Within the entries below, output exactly the lines between the line containing "Посмотреть на карте" and the line containing "Beitragsnavigation", inclusive, and omit any picture.
─── GIVEN ENTRIES
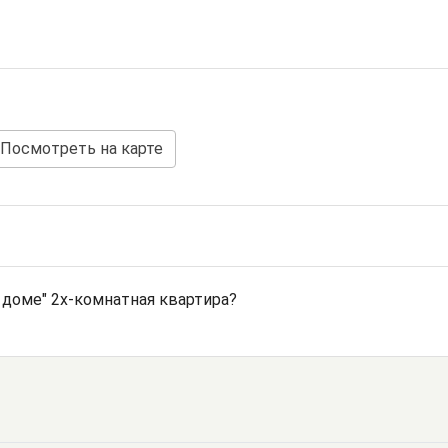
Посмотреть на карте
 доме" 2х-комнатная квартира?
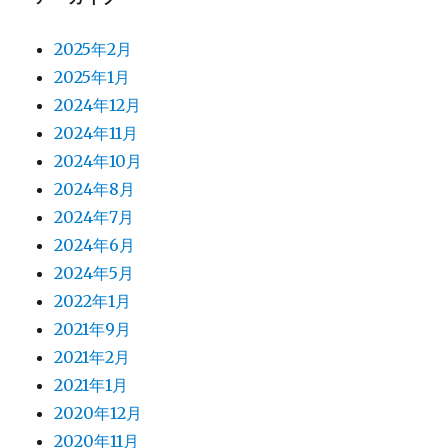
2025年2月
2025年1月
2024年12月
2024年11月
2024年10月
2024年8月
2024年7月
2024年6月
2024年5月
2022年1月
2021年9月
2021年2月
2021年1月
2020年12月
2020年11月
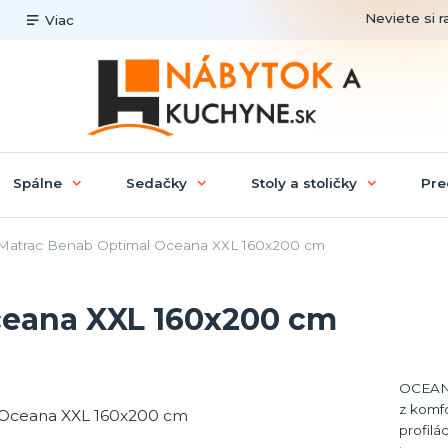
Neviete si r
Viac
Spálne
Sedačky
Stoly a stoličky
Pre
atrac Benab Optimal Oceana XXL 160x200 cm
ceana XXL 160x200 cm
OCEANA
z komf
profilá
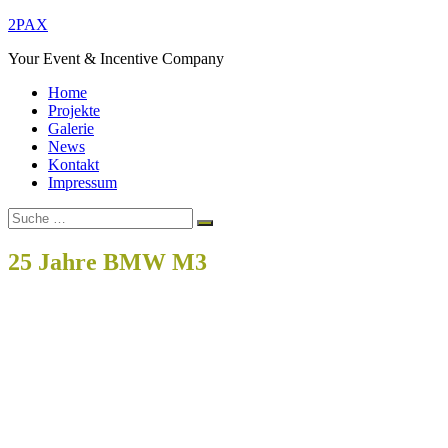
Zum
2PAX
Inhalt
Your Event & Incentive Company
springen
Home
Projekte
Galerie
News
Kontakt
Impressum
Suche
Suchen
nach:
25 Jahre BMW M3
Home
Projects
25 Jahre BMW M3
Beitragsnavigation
──────
─── GIVEN ENTRIES
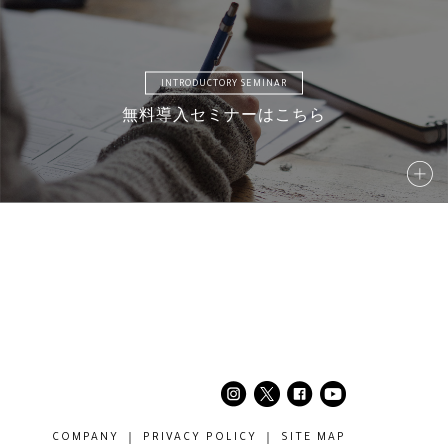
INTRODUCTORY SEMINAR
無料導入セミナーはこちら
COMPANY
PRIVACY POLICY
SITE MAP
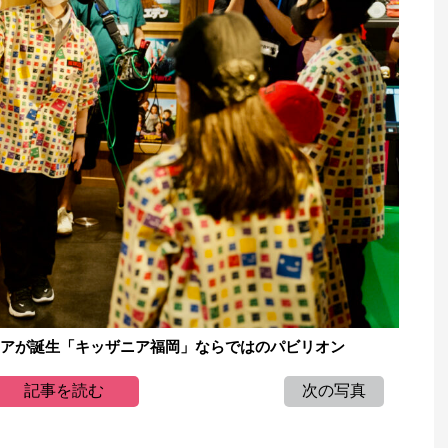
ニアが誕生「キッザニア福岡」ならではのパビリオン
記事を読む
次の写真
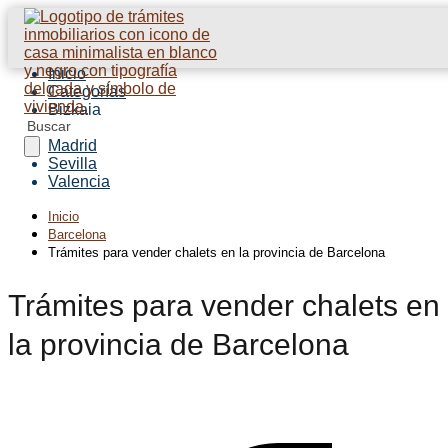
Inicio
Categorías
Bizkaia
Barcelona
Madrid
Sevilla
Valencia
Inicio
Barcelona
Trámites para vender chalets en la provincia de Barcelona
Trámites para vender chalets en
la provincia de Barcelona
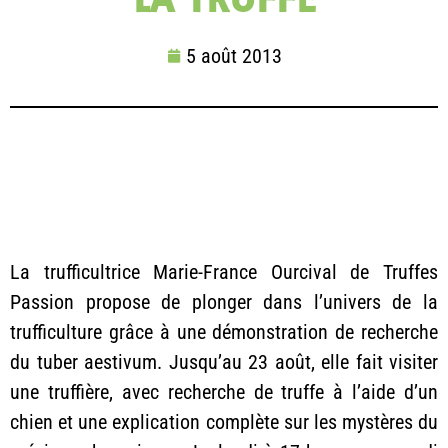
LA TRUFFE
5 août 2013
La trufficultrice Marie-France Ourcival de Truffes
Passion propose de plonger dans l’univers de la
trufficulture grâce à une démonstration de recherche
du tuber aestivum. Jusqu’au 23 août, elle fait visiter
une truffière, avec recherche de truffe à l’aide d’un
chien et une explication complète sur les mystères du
──────
* [RESULT FOR THIS EXERCISE]
Посмотреть на карте
 доме" 2х-комнатная квартира?
2025年2月
2025年1月
2024年12月
2024年11月
2024年10月
2024年8月
2024年7月
2024年6月
2024年5月
2022年1月
2021年9月
2021年2月
2021年1月
2020年12月
2020年11月
Neviete si r
Viac
Spálne
Sedačky
Stoly a stoličky
Pre
atrac Benab Optimal Oceana XXL 160x200 cm
ceana XXL 160x200 cm
OCEANA
z komf
profilá
Zum
2PAX
Inhalt
Your Event & Incentive Company
springen
Home
Projekte
Galerie
News
Kontakt
Impressum
Suche
Suchen
nach:
25 Jahre BMW M3
Home
Projects
25 Jahre BMW M3
Beitragsnavigation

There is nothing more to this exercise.